ST. PAUL -- The FBI is investigating a Minnesotan who faces federal terrorism charges to see if he was in contact with the couple involved in last week's San Bernardino, Calif., terror attack before he turned himself in to Somali authorities.
Mohamed Abdullahi "Miski" Hassan surrendered to the Somali National Intelligence and Security Agency in Mogadishu a month ago, a U.S. State Department spokesman said. Any communication with California shooters Tashfeen Malik or Syed Rizwan Farook would have occurred before then.
The Los Angeles Times reports that "the FBI has become increasingly 'intrigued with' Hassan, who became a recruiter for the Islamic State. The agency is trying to determine whether he and Farook were in any contact before last week’s attack."

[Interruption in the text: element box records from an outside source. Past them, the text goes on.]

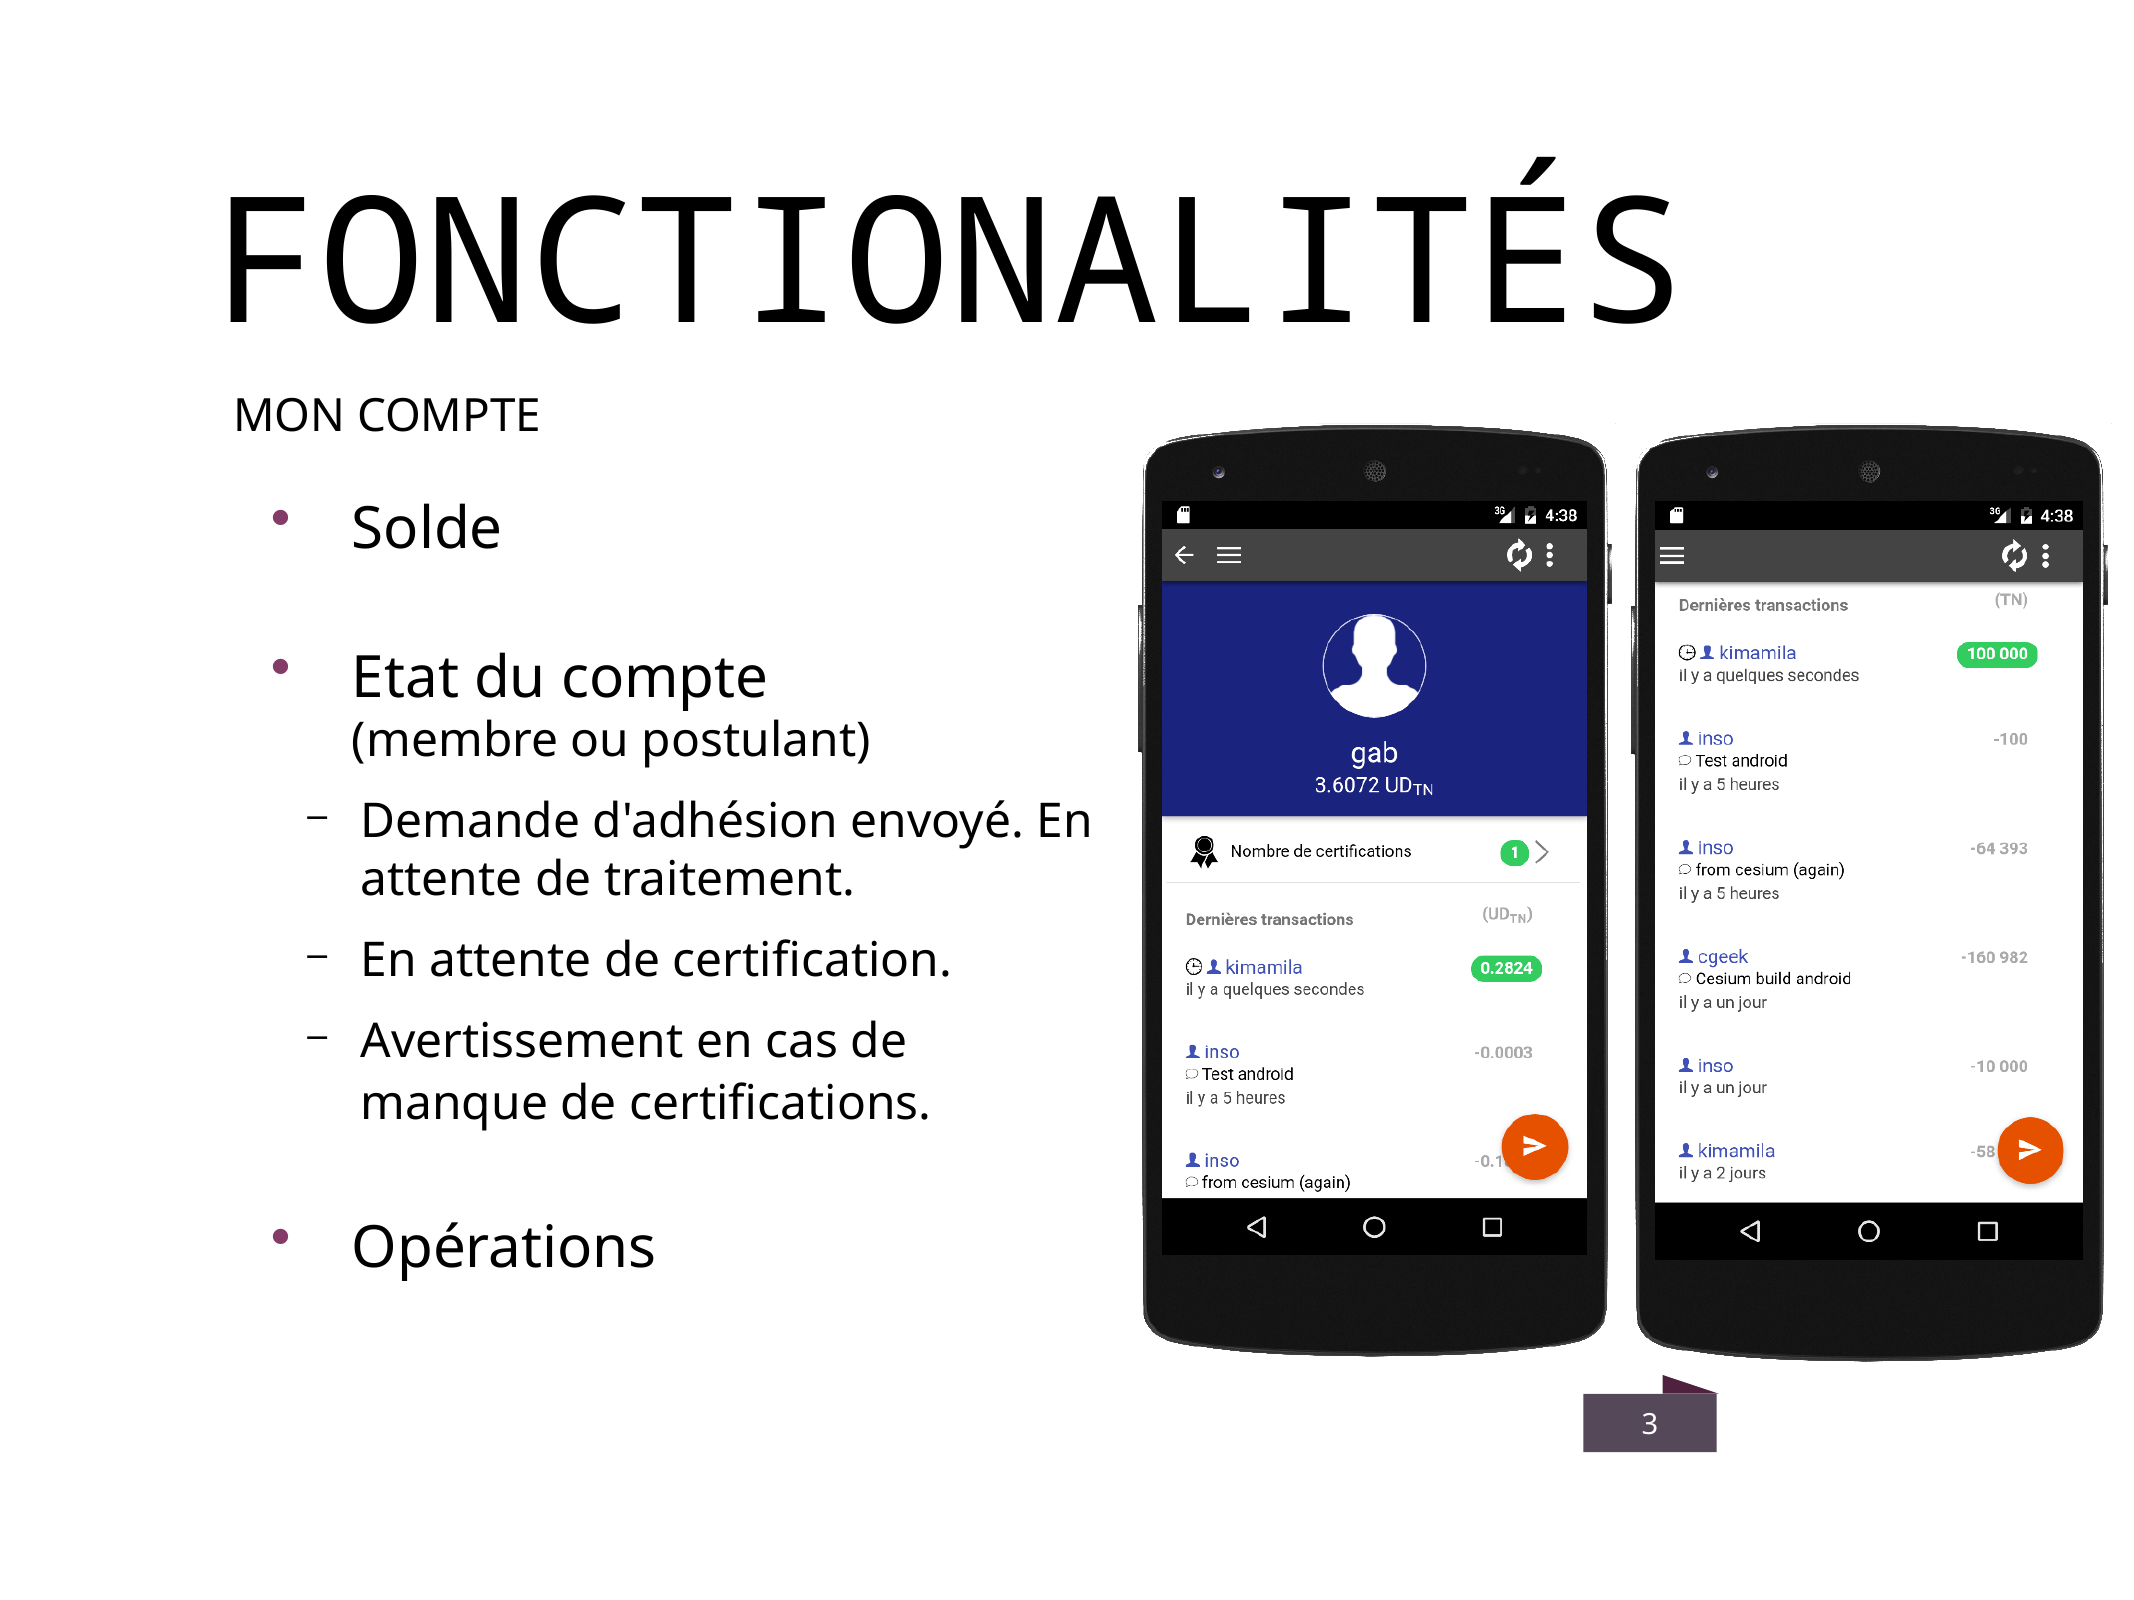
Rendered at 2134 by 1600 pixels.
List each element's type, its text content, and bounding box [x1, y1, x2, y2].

list Solde Etat du compte (membre ou postulant) Demande d'adhésion envoyé. En attente de traitement. En attente de certification. Avertissement en cas de manque de certifications. Opérations [210, 539, 1113, 1230]
list MON COMPTE [225, 370, 1063, 457]
list 3 [1583, 1393, 1717, 1453]
picture [1132, 423, 1616, 1358]
picture [1625, 423, 2112, 1364]
title Fonctionalités [206, 141, 1923, 363]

He already had been linked via social media to the shooter in a Garland, Texas, incident in May.
Hassan, who legally lived in Minneapolis before returning to Somalia, has been active on social media, particularly Twitter, in recruiting for al-Shabab, an al Qaeda's affiliate in Somalia, according to government officials and leaders of private organizations who follow terrorism activities. His tweets allegedly have influenced others from Minnesota's Somali community to join the jihad.
Hassan is one of the FBI's most wanted terror fugitives and faces 2009 terrorism charges. The charges came shortly after he left Minnesota, where he attended a Minneapolis high school before heading to Somalia.
State Department spokesman Pooja Jhunjhunwala did not say why Hassan's Nov. 6 surrender had not been announced, but did say that Hassan is a "lawful permanent resident of the United States."
"The U.S. mission to Somalia is discussing this case with the Somali federal government," Jhunjhunwala said. "The United States does not have an extradition agreement with Somalia."
Jhunjhunwala said he had no further details of the case.
Minnesota Public Radio reports that Hassan "had a fallout with al-Shabab recently after he publicly showed sympathy for ISIS and strongly advocated for al-Shabab to join ISIS, according to postings on his Twitter account."
The New York-based Counter Extremism Project applauded Hassan's arrest, calling him a "prolific jihadi propagandist and recruiter" who "created a broad social-media presence on Twitter and other social media platforms to recruit and incite violence for al-Shabab and ISIS."
Twitter suspended Hassan's accounts more than 30 times, the project reports. "Each time, Miski reappeared and resumed posting messages of support for ISIS, communicating with would-be jihadists, and encouraging heinous acts of violence."
After a terrorist attack on a French magazine earlier this year, the project quotes a Hassan tweet as saying: "It's time for brothers in the #US to do their part."
The project's leader told ABC News that Hassan has gained influence.
"He's known as one of the go-to individuals online who individuals who want more information about how to travel to ISIS-controlled territory, who want information about what these radical groups are doing, they go to him," project Executive Director David Ibsen said.
Ibsen called Hassan "kind of a new wave of propagandist who is really at the forefront of using communication tools to effectively put out that extremist message."